What the task asks:
List every full calendar date (month, day, and year) that appears in the court opinion, and note what each one marks.

Document:
★ ★ ★

SEARS, ROEBUCK & CO., A NEW YORK CORPORATION, DEFENDANT-RESPONDENT.
On appeal from the Superior Court of New Jersey, Law Division, Bergen County, Docket No. L-3689-98.
Before Judges Newman, Fall and Parrillo.
The opinion of the court was delivered by: Parrillo, J.A.D.
NOT FOR PUBLICATION WITHOUT THE APPROVAL OF THE APPELLATE DIVISION
Argued October 14, 2003
Plaintiffs Robert L. Fisher, Sr., Administrator, and Loretta Fisher, Administratrix ad Prosequendum, and General Administrators of the Estate of Robert L. Fisher, Jr., appeal from entry of an order on December 12, 2001, granting summary judgment in favor of defendant Sears, Roebuck & Co. (Sears or defendant), dismissing their wrongful death action. In this appeal, we are once again asked to determine whether the exclusive-remedy provision of the workers' compensation statute, N.J.S.A. 34:15-8, bars plaintiffs from filing a common law tort action against decedent's employer. This time, however, the incident giving rise to the cause of action did not occur in the typical industrial-manufacturing setting, but rather in the parking lot of a Sears store where decedent was killed by two armed robbers while transporting $7000 in cash proceeds from one facility to another within defendant's Hackensack complex.
On review of this summary judgment determination, we view the facts in a light most favorable to plaintiff. Brill v. Guardian Life Ins. Co. of Am., 142 N.J. 520, 540 (1995). They may be briefly stated. Decedent was an"asset protection associate" employed by defendant at its store located in Hackensack. The Hackensack facility actually consists of three separate detached structures - two outlying buildings and the main store. During the evening of April 19, 1996, at the close of business and as part of his job duties, decedent locked up one of the outlying buildings and carried a locked metal toolboX containing the day's monies and receipts to his car for further transport to the main building, its final destination. His car was parked only a few feet from the door of the building he was leaving, in what plaintiffs describe as a dimly lit parking lot separating the three buildings. En route to his car, decedent was accosted by two armed assailants. A struggle ensued for the toolbox during which decedent was fatally shot.
At the time of this incident, there was a corporate directive in effect regarding on-site transfers of funds at Sears facilities consisting of more than one building, in the northern New Jersey region. This regional directive restricted the collection and transportation of monies between buildings to morning hours and in the presence of two"asset protection" or security guards. Sears also had a longstanding national policy that its asset protection employees were not permitted to carry firearms in the course of their employment.*fn1
For at least six months prior to the incident, Sears' Hackensack facility had not implemented this regional directive. Instead, during this time, defendant's asset protection employees collected and transported store proceeds alone and at nighttime hours. Apparently this practice of transferring funds at the close of business rather than the following business day continued in an effort to stem unresolved shortages of money left overnight in the outlying buildings. While this practice remained in effect, no complaints or objections were voiced and no incidents, save for decedent's, were reported. In fact, prior to this incident, there were no reports of murders, rapes, robberies or similar violent crimes at Sears Hackensack property or in the area immediately surrounding the store.*fn2 Plaintiffs were able to refer to only two incidents, both remote in time, place and circumstance to that involving decedent. One concerned a purse snatching at Sears' Staten Island facility and another, a fatal shooting of an employee of Sears' Bergenfield store over eight years before decedent's incident and occurring outside her home in New Milford. In any event, there was no evidence that personnel at the Hackensack facility were aware of either incident.

★ ★ ★

Data extract:
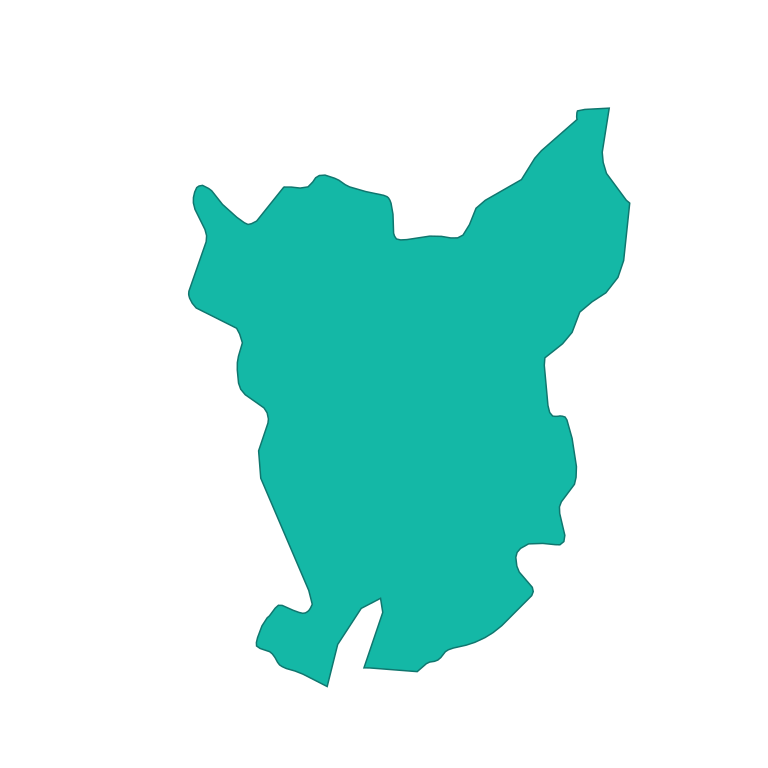 the border of Hamburg, rotated 279°
{"feature_id": "DEU-1578", "entity_name": "Hamburg", "entity_type": "State", "adm_level": 1, "iso_a3": "DEU", "parent_name": "Germany", "parent_adm1": "", "projection": "natural_earth1", "projection_center": [10.019, 53.566], "detail": "fine", "context": "isolated", "style": "filled", "palette": "teal", "viewbox_px": 768, "rotation_deg": 279, "n_neighbors": 0, "source": "natural_earth", "source_scale": "10m", "svg_char_len": 2297}
<svg xmlns="http://www.w3.org/2000/svg" viewBox="0 0 768 768"><g transform="rotate(279 384 384)"><path d="M100.5,408.6L158.2,418.5L171.8,414.1L158.8,396.6L119.5,379.0L76.3,375.2L76.4,374.9L84.8,349.1L86.6,341.0L87.7,332.0L88.9,327.7L90.2,324.8L92.5,322.4L96.7,319.2L99.9,316.0L101.7,313.0L103.4,303.0L105.3,299.1L108.7,298.4L113.8,298.8L126.0,301.3L134.8,305.2L137.0,307.1L145.6,311.6L148.9,314.3L149.4,318.1L146.3,329.6L145.1,335.8L144.8,339.6L145.6,342.2L146.7,343.5L147.9,344.7L149.3,345.6L151.4,346.5L155.2,347.6L168.3,342.0L271.7,277.0L298.4,270.6L327.3,275.5L331.4,275.3L337.2,273.1L341.6,269.2L351.7,248.6L356.4,243.3L362.1,240.2L374.9,236.9L382.2,235.8L388.7,235.9L402.5,237.7L410.8,233.6L416.0,229.7L429.7,186.6L433.7,182.0L438.3,178.6L440.7,177.5L442.3,177.0L445.1,176.8L496.7,186.1L502.7,185.6L508.6,183.0L526.9,170.0L533.0,167.4L538.3,166.6L544.0,167.0L548.7,168.3L550.6,170.3L551.8,173.7L549.7,180.2L547.9,183.6L536.1,196.4L525.6,212.6L521.4,220.9L520.3,224.7L521.6,228.0L525.0,232.7L562.2,253.9L562.9,254.5L564.0,261.7L564.4,270.5L566.8,278.1L572.5,282.1L577.0,284.2L579.8,287.5L581.1,293.1L579.5,303.1L578.2,307.6L574.8,314.5L573.3,319.2L571.2,336.0L570.3,354.2L569.5,357.7L568.5,359.3L566.4,361.1L563.6,362.7L553.1,366.3L534.4,369.9L531.7,371.3L529.2,373.6L528.9,377.9L530.2,384.0L537.2,406.0L538.8,417.7L538.7,427.0L539.8,433.8L543.4,438.7L554.8,443.5L572.0,447.4L581.3,455.3L607.4,487.8L630.6,497.6L639.1,503.0L675.6,533.4L676.4,532.9L678.0,532.5L682.1,532.1L684.0,532.4L686.6,539.4L691.7,563.3L647.0,563.3L637.2,565.8L626.8,570.8L603.4,594.6L601.1,598.4L543.4,601.4L525.9,598.4L508.8,588.9L497.8,576.7L485.6,566.1L464.4,561.7L451.7,554.1L435.0,538.8L427.5,539.4L388.4,549.3L381.8,552.1L378.7,555.6L378.8,558.0L379.3,560.8L380.0,562.8L380.1,565.3L379.7,568.0L377.1,570.3L359.7,578.3L332.5,587.0L321.9,588.3L314.7,587.8L295.4,577.6L290.1,576.5L283.6,577.8L262.8,586.3L256.5,586.3L252.7,582.9L252.1,578.3L251.4,565.8L248.7,551.8L243.0,544.6L238.5,541.8L233.4,541.3L224.9,543.7L219.4,547.0L206.4,562.3L202.3,563.9L198.1,563.0L163.7,538.1L155.6,530.7L149.3,523.4L143.1,514.2L138.9,506.0L134.1,493.9L131.6,489.2L129.2,486.5L122.7,482.9L119.8,480.4L118.0,477.3L116.5,472.6L114.4,469.6L105.1,461.8L101.3,413.9L100.5,408.6Z" fill="#14b8a6" stroke="#0f766e" stroke-width="1.5"/></g></svg>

★ ★ ★

Solution:
- October 14, 2003: the date the appeal was argued.
- December 12, 2001: the date the order granting summary judgment to Sears was entered.
- April 19, 1996: the evening the decedent was fatally shot while carrying the day's monies to his car.